WHAT IS REQUIRED:
Reproduce the source text in the data below word for word, leaving out the pictures.

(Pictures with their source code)
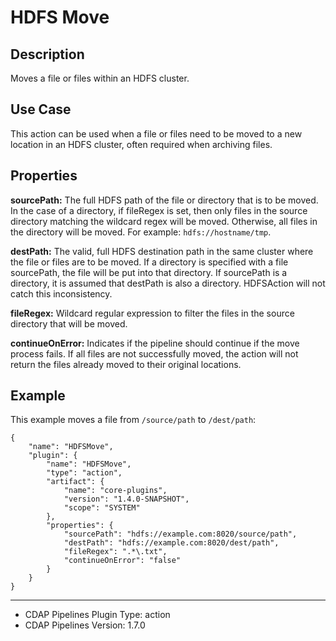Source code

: # HDFS Move


Description
-----------
Moves a file or files within an HDFS cluster.


Use Case
--------
This action can be used when a file or files need to be moved to a new location in an HDFS cluster, 
often required when archiving files.


Properties
----------
**sourcePath:** The full HDFS path of the file or directory that is to be moved. In the case of a directory, if
fileRegex is set, then only files in the source directory matching the wildcard regex will be moved.
Otherwise, all files in the directory will be moved. For example: `hdfs://hostname/tmp`.

**destPath:** The valid, full HDFS destination path in the same cluster where the file or files are to be moved.
If a directory is specified with a file sourcePath, the file will be put into that directory. If sourcePath is
a directory, it is assumed that destPath is also a directory. HDFSAction will not catch this inconsistency.

**fileRegex:** Wildcard regular expression to filter the files in the source directory that will be moved.

**continueOnError:** Indicates if the pipeline should continue if the move process fails. If all files are not 
successfully moved, the action will not return the files already moved to their original locations.


Example
-------
This example moves a file from `/source/path` to `/dest/path`:

    {
        "name": "HDFSMove",
        "plugin": {
            "name": "HDFSMove",
            "type": "action",
            "artifact": {
                "name": "core-plugins",
                "version": "1.4.0-SNAPSHOT",
                "scope": "SYSTEM"
            },
            "properties": {
                "sourcePath": "hdfs://example.com:8020/source/path",
                "destPath": "hdfs://example.com:8020/dest/path",
                "fileRegex": ".*\.txt",
                "continueOnError": "false"
            }
        }
    }

---
- CDAP Pipelines Plugin Type: action
- CDAP Pipelines Version: 1.7.0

EXPECTED ANSWER:
Source code

: # HDFS Move


Description
-----------
Moves a file or files within an HDFS cluster.


Use Case
--------
This action can be used when a file or files need to be moved to a new location in an HDFS cluster, 
often required when archiving files.


Properties
----------
**sourcePath:** The full HDFS path of the file or directory that is to be moved. In the case of a directory, if
fileRegex is set, then only files in the source directory matching the wildcard regex will be moved.
Otherwise, all files in the directory will be moved. For example: `hdfs://hostname/tmp`.

**destPath:** The valid, full HDFS destination path in the same cluster where the file or files are to be moved.
If a directory is specified with a file sourcePath, the file will be put into that directory. If sourcePath is
a directory, it is assumed that destPath is also a directory. HDFSAction will not catch this inconsistency.

**fileRegex:** Wildcard regular expression to filter the files in the source directory that will be moved.

**continueOnError:** Indicates if the pipeline should continue if the move process fails. If all files are not 
successfully moved, the action will not return the files already moved to their original locations.


Example
-------
This example moves a file from `/source/path` to `/dest/path`:

    {
        "name": "HDFSMove",
        "plugin": {
            "name": "HDFSMove",
            "type": "action",
            "artifact": {
                "name": "core-plugins",
                "version": "1.4.0-SNAPSHOT",
                "scope": "SYSTEM"
            },
            "properties": {
                "sourcePath": "hdfs://example.com:8020/source/path",
                "destPath": "hdfs://example.com:8020/dest/path",
                "fileRegex": ".*\.txt",
                "continueOnError": "false"
            }
        }
    }

---
- CDAP Pipelines Plugin Type: action
- CDAP Pipelines Version: 1.7.0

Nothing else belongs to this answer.